TEXT FOR ANALYSIS:
--- START ---

Iron content of the leaf samples changing between 138.10 and 518.10 ppm in 2006 was relatively higher compared with values of 2005 (Table 4). Although, iron content of soil samples taken from root area of plants that the leaf samples was collected from was below the critical level (Fig. 5). Therefore, moisturized soil during the development stage of plants enhances bio-utility of iron content in soil. The relation between iron content of soil and leaf in that condition might be explained by the uniformity of rainfall regime and higher amount of precipitation received during the intensive development stage of plants in 2006.
Iron Contents of Grains
The amount of iron content in grain samples changed between 95.00 and 299.50 ppm in 2005 (Table 3). Sample number 12 contained the lowest amount of iron and sample number 9 contained the highest amount of iron. It is stated that zinc content of grain was affected by zinc content of soil, accordingly, when the amount of zinc increases in soil, the amount of zinc in grain also increases (Cakmak et al., 1997; Long et al., 2004). According to this statement, content of grain sample number 1 collected in 2005 supposed to be higher compared to other grain samples because zinc content of soil sample corresponding to grain sample number 1 was higher than the other soil samples. Zinc content of grain sample 1 was, however, observed quite low compared to zinc content of other grain samples. The case in zinc content of grain sample 1 does not comply with above statement. This can be explained by the relation between zinc content and utilisable P2O5 content of soil. Table 1 shows that utilisable P2O5 content of soil sample 1 seems to be quite high (178 kg ha-1). High amount of utilisable P2O5 in soils generates a disadvantage in terms of zinc uptake and interacts with zinc to limit zinc uptake by plants (Cakmak et al., 1997). High P2O5 content of grain also impede zinc storage in grain by fitin acid that is a storage form of P2O5 in grain. Similar results were observed in other samples and when the utilisable P2O5 content of soils increases, zinc content of grain decreases and vise verse. It can be stated that there is a inverse correlation between utilisable P2O5 content of soil and zinc content of grain (Fig. 2).
|Fig. 2:||Correlations between some soil properties and iron contents in 2005 according to statistics analysis|
|Fig. 3:||Correlations between some soil properties and iron contents in 2006 according to statistics analysis|
Iron content of the grain samples in 2006 were changed between 11.50 and 134.01 ppm in 2006 was relatively lower compared with values of 2005 (Table 4). Sample number 5 contained the lowest amount of iron and sample number 12 contained the highest amount of iron. While there was a direct relation between iron content of leaves and soil samples, there was a inverse relation between iron content of grain and iron content of leaf in 2006 (Table 4, Fig. 3).
|Fig. 4:||Correlations between Fe in soil and Fe contents of leaves in 2005|
|Fig. 5:||Correlations between Fe in soil and Fe contents of leaves in 2006|
|Table 6:||Correlations between Iron content of soil, leaf and grain according to statistics analysis 2006|
Correlation between zinc content of grain and P content of grain is significant at the 0.05 level according to statical analysis (Table 6).

--- END ---

SUPPLIED ENTRIES:
--- START ---

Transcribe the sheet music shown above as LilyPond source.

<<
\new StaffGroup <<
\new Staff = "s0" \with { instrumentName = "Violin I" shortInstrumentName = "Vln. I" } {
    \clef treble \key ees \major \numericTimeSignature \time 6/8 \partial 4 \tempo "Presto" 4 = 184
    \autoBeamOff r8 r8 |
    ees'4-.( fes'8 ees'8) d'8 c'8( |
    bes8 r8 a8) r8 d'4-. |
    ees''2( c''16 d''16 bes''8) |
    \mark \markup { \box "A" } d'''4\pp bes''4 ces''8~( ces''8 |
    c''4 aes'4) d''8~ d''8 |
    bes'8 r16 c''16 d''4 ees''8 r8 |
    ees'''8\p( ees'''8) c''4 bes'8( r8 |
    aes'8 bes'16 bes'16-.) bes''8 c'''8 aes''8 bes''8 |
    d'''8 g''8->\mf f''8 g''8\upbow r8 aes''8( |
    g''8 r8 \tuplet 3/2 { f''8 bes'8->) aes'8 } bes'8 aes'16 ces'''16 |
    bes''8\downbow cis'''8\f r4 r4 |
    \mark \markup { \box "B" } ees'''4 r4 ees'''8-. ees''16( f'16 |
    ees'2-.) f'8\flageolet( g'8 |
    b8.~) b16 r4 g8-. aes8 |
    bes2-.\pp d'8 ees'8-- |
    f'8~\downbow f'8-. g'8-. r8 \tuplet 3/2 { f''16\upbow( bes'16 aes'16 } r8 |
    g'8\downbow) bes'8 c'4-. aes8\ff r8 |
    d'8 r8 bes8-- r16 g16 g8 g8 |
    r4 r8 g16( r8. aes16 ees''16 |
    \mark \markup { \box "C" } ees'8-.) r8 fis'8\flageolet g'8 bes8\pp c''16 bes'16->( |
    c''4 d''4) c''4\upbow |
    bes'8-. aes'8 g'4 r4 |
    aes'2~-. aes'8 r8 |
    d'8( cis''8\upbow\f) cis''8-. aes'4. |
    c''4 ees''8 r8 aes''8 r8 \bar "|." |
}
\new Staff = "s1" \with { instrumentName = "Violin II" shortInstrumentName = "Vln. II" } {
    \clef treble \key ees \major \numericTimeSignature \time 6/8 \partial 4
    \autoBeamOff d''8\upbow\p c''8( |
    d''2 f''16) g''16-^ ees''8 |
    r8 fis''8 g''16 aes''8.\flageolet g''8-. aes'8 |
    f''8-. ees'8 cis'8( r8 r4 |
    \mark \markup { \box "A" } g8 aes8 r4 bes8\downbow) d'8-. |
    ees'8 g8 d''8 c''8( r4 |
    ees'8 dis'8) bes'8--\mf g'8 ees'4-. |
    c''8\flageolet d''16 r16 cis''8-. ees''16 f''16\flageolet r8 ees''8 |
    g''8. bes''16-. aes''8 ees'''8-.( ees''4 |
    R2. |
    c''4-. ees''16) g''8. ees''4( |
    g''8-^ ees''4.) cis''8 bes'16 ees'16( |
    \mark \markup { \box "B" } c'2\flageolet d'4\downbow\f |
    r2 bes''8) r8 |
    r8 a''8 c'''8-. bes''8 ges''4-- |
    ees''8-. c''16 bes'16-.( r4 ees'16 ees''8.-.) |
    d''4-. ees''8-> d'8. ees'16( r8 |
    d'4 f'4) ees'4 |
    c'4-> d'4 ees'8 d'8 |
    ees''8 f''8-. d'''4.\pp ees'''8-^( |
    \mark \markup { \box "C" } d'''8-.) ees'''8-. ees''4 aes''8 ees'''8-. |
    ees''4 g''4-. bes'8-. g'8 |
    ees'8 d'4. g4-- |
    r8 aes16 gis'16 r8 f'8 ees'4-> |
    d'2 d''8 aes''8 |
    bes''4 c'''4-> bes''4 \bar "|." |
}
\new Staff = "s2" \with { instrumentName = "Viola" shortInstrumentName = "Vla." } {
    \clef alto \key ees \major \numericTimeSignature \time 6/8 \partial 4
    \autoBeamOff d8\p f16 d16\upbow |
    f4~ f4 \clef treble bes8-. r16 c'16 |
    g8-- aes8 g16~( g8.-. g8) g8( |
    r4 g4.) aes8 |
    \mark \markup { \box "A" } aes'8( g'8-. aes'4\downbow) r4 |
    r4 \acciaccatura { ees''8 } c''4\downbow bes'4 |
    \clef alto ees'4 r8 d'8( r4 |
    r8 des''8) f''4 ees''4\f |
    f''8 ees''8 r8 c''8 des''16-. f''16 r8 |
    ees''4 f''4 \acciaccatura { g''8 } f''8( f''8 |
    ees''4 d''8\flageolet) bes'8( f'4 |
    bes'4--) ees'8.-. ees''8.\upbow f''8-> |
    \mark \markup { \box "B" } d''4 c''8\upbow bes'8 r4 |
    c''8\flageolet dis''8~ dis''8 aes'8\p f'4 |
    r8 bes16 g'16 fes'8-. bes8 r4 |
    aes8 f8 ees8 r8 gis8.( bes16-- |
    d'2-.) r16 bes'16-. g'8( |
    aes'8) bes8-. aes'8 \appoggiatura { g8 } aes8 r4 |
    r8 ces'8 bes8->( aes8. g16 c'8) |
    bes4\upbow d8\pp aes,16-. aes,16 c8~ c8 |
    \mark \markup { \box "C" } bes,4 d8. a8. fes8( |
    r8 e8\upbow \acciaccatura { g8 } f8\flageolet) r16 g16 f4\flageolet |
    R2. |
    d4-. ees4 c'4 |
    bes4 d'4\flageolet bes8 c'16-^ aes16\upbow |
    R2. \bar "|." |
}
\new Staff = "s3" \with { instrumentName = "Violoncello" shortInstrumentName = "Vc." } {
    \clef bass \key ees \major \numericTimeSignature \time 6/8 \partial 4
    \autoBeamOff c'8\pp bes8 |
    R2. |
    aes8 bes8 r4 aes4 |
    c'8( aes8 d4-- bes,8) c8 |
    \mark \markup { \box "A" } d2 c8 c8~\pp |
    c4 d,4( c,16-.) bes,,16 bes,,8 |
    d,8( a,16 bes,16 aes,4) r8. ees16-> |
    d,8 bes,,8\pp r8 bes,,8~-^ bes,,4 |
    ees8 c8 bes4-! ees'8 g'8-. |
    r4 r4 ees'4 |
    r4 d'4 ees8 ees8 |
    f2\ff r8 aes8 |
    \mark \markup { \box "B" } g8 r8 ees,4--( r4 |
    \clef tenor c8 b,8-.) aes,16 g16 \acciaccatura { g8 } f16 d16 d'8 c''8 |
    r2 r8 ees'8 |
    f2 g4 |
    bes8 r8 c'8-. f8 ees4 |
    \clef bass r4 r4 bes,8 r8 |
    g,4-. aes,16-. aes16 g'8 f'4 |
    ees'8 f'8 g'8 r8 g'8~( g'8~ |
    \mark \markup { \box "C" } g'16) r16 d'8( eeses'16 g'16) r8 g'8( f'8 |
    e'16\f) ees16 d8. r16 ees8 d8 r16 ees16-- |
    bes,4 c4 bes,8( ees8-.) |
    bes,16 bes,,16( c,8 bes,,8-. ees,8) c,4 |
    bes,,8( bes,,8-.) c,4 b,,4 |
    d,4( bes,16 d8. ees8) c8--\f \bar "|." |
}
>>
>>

--- END ---

PROBLEM TO SOLVE:
Reproduce the passage on iron and zinc content above word for word, from "Iron content of the leaf" up to and including "plants in 2006.".

EXERCISE RESULT:
Iron content of the leaf samples changing between 138.10 and 518.10 ppm in 2006 was relatively higher compared with values of 2005 (Table 4). Although, iron content of soil samples taken from root area of plants that the leaf samples was collected from was below the critical level (Fig. 5). Therefore, moisturized soil during the development stage of plants enhances bio-utility of iron content in soil. The relation between iron content of soil and leaf in that condition might be explained by the uniformity of rainfall regime and higher amount of precipitation received during the intensive development stage of plants in 2006.